The houses seemed very spread out, each with their own sizable yard. The spacing of the buildings was part of the motif of a slow, easy pace that I felt throughout the village. I loved that the only modes of transportation were walking or perhaps a donkey cart. It made the place seem very authentic and real. Even in our out-of-place car, it took a while to drive down the bumpy dirt road. The forced, yet natural pace of the village really gives a person room to breathe. 

When we were first driving into the village, I didn’t know what I thought of it, or what I should think of it. Should I be struck by and concerned with the enormous contrast between these houses and living conditions of my own back in the US?  I didn’t want to feel pity for these people, that seemed so condescending and it ignores the good things that their lifestyle has to offer. This is the way they live, and how their grandparents and great-grandparents lived before them. Melanie told us that some villages now have access to running water and electricity, but some people choose not to use it. They have been living without these things for centuries, why do they need them now? This forces me to ask “when is enough enough?”.  I feel that much of the westernized world refuses to answer, or simply ignores this question.

Once I actually got out of the car and was able to sit with Melanie’s friends for a little bit, I was able find my first impression of the village: it was homey. I can’t explain it, but the village just felt very homey. The tiny houses, mud walls, free range goats and chickens, and slow pace all felt very inviting and homelike. I liked that everything was so open. Unlike in town, fences are small wood, wire, or mud constructions, not the large view-blocking-walls-with-electrical-wire-on-top that are everywhere in the cities. I understand that big walls are important for security in cities, but they are so inhospitable and uninviting.  I’ve heard from different people how on the weekends people from the cities go to villages to visit family. This is where home is, where they can connect with a community. My very brief glimpse of the village allowed me to begin to understand the pull the slow paced village life has for the faster, more crowded lives of city workers.

Figure understanding tasks
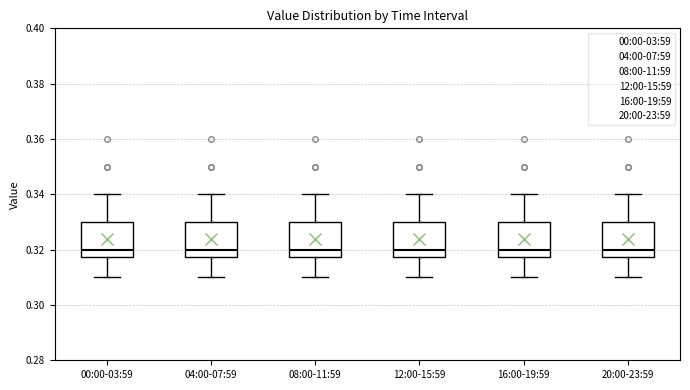

Reading left to right, transcribe this box plot: for each box, give where its median line is, the range the box spans, and where its two whiskers end, as read against the y-axis. The values are not printed on the chart, so give them approximately, as read against the axis.

00:00-03:59: median 0.320, box 0.318 to 0.330, whiskers 0.310 to 0.340
04:00-07:59: median 0.320, box 0.318 to 0.330, whiskers 0.310 to 0.340
08:00-11:59: median 0.320, box 0.318 to 0.330, whiskers 0.310 to 0.340
12:00-15:59: median 0.320, box 0.318 to 0.330, whiskers 0.310 to 0.340
16:00-19:59: median 0.320, box 0.318 to 0.330, whiskers 0.310 to 0.340
20:00-23:59: median 0.320, box 0.318 to 0.330, whiskers 0.310 to 0.340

▸ **WORK INSTRUCTION**
In the essay about the village, what were the only modes of transportation? This material has no connection to the essay about the village.

▸ **RESULT OF THIS EXERCISE**
Walking or perhaps a donkey cart.